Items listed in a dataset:
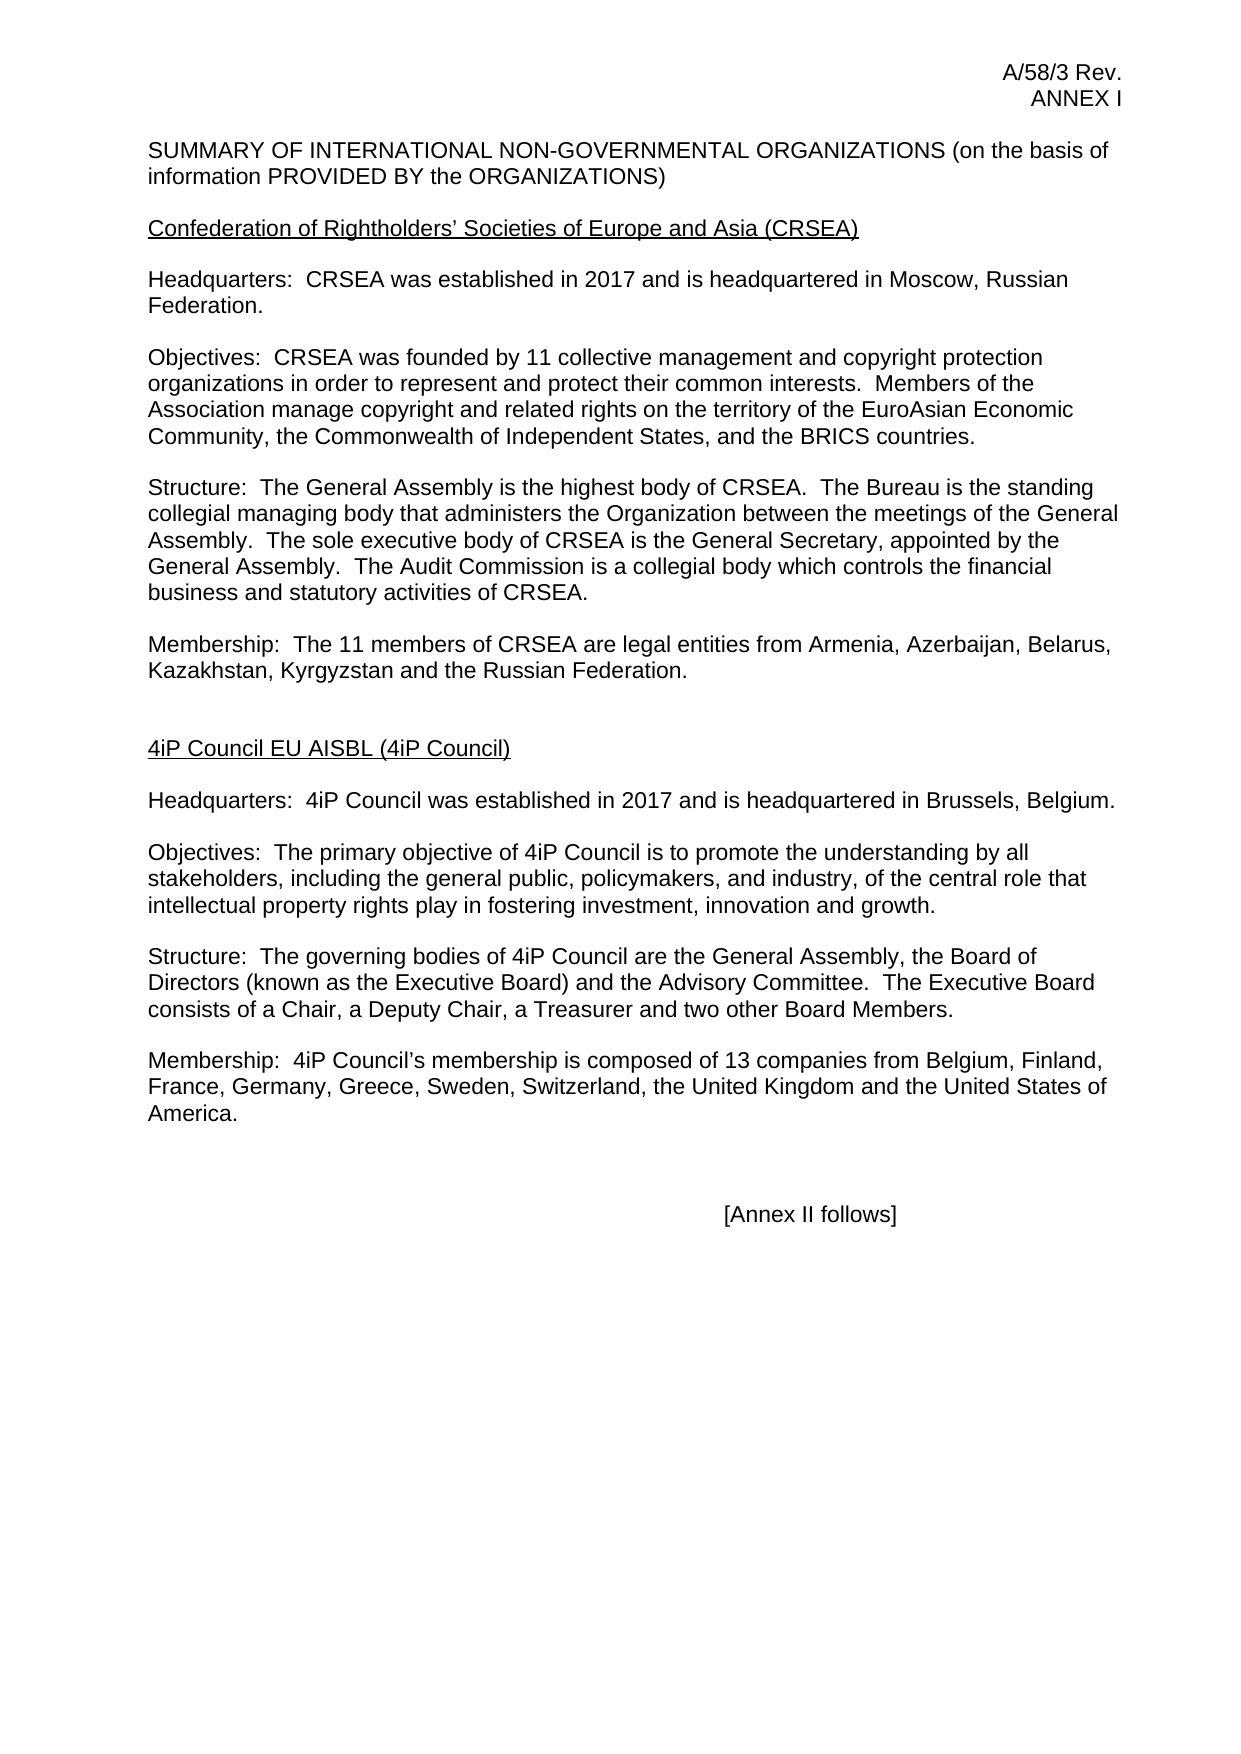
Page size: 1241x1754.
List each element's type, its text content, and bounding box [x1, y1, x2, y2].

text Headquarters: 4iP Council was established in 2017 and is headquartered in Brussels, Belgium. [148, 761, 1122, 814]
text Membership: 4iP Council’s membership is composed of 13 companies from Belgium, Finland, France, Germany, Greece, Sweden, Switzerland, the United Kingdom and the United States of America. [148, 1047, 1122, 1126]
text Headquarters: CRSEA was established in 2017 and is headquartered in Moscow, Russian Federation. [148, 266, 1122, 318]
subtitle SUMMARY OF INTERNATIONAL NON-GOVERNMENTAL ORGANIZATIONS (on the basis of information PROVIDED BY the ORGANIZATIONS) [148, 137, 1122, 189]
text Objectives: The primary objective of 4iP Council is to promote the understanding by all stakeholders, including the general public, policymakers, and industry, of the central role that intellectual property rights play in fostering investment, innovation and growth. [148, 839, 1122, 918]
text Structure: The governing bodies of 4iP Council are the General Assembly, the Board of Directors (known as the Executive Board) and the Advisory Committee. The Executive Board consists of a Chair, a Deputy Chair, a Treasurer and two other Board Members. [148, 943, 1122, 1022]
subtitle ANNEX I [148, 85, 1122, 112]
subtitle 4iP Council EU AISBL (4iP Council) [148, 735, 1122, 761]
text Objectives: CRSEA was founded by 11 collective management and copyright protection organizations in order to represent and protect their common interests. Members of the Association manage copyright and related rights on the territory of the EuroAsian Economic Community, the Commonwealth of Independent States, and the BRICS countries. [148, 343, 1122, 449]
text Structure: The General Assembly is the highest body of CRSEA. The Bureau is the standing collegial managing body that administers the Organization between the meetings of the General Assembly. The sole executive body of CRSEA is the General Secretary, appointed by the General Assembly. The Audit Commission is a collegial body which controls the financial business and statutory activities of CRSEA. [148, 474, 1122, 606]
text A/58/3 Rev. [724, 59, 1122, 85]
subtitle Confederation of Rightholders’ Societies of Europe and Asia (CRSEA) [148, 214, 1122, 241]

=== Your instructions ===
Copy every line of the records above that holds the word "Objectives".

=== Solution to the problem ===
text Objectives: The primary objective of 4iP Council is to promote the understanding by all stakeholders, including the general public, policymakers, and industry, of the central role that intellectual property rights play in fostering investment, innovation and growth. [148, 839, 1122, 918]
text Objectives: CRSEA was founded by 11 collective management and copyright protection organizations in order to represent and protect their common interests. Members of the Association manage copyright and related rights on the territory of the EuroAsian Economic Community, the Commonwealth of Independent States, and the BRICS countries. [148, 343, 1122, 449]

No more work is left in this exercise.